> Passage for review:
---------------
Empty hospitals: The cost of lockdown

With social distancing and adherence to lockdown almost entirely out the window, to try and protect our healthcare system through a lockdown is clearly costing more lives than it is saving.

It’s only been a few months since the mantra of ‘Protect the NHS and save lives’ underpinned the government’s lockdown strategy.

There seemed to be justifiable reasons why preventing the overwhelming of our health system seemed most pertinent, but the whole basis for the lockdown being to wait for a vaccine is slipping more and more away from being as practical as is claimed. As others have said, the easing of this crippling lockdown is not lives vs. the economy but lives vs. lives.

No more is this apparent than in the NHS. With social distancing and adherence to lockdown almost entirely out the window, to try and protect our healthcare system through a lockdown is clearly costing more lives than it is saving.

Indeed, it could even be said that the gospel of protecting the NHS has caused those who should have been in a hospital on a ventilator to die at home, not wanting to bother the NHS out of the sacrificial desire to keep it protected like the sacred cow it has become.

In these past weeks, we have seen millions of cancer patients denied treatment by NHS trusts, and other essential operations being cancelled as well. Even private hospitals remain empty as the waiting list for vital surgeries stretches to unimaginable lengths. The blame for the huge loss of life this will cause, a loss which I believe outweighs that of the virus, is the fault of both the government and NHS trusts across the country.
---------------
> Data section:
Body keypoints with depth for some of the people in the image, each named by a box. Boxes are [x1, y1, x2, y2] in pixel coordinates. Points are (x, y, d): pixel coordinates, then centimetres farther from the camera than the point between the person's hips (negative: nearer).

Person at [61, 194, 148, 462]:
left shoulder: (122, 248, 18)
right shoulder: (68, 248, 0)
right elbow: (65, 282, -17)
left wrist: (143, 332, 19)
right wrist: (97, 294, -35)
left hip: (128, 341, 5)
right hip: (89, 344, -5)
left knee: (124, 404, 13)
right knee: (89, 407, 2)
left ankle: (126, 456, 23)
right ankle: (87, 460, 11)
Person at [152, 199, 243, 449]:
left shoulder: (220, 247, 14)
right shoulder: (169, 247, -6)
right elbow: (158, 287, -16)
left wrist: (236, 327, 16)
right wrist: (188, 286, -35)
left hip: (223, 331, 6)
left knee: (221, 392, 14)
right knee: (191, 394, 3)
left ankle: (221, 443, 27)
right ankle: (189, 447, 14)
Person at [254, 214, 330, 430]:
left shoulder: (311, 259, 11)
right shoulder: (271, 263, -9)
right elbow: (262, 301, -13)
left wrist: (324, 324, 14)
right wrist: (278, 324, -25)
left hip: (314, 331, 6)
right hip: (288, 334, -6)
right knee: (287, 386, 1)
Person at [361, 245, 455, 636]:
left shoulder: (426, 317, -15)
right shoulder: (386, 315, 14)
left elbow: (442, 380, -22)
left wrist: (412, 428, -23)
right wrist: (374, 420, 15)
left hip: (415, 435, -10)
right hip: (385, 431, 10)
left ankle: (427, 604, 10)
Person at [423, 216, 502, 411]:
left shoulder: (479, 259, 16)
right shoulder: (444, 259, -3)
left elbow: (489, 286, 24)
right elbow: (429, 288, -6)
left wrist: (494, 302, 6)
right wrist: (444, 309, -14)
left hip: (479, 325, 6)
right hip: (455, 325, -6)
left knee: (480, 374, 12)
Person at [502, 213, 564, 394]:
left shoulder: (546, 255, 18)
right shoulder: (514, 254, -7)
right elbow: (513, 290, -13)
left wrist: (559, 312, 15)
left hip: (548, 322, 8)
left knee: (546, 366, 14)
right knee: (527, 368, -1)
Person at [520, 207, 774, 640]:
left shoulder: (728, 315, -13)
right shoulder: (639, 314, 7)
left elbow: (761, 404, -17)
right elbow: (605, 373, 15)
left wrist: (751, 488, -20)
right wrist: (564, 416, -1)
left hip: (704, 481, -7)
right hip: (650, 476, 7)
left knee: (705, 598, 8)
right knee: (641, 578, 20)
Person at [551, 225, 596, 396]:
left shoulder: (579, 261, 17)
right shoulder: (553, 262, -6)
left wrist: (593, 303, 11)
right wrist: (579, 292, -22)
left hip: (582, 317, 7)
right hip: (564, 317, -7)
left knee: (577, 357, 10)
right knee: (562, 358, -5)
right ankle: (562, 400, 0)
---------------
> Task item: Extend the article on empty hospitals and the cost of lockdown, starting after its final sentence.

> Task answer:
The government have not stepped in to prevent this loss of life, to urge hospitals to function normally once again and the NHS trusts have made the personal decision to deny treatment while falsely claiming that they have been instructed to do so when really it is a choice they made themselves for reasons that are becoming less and less justifiable.

The way in which doctors and nurses across the country have adapted hospitals to use protective equipment, keep wards clean and ensure the safety of their patients is a commendable effort. So why is it so difficult to allow patients who need treatments as a matter of life and death to get that treatment immediately, or at least gradually?

I am wary to say that protecting the NHS and treating the virus has become an excuse for hospitals across the nation, but I struggle to find what other conclusion we can come to when we step back and see this systematic and dangerous problem unfold before us.

This has become an issue that has impacted my own family and their friends. Hospitals give out appointments then cancel them time and time again, citing coronavirus as the reason and claiming that the government are telling them to deny treatment when nothing could be further from the truth. If hospitals cannot replicate Covid-secure wards across all their departments then it is a poor showing on both them and the government.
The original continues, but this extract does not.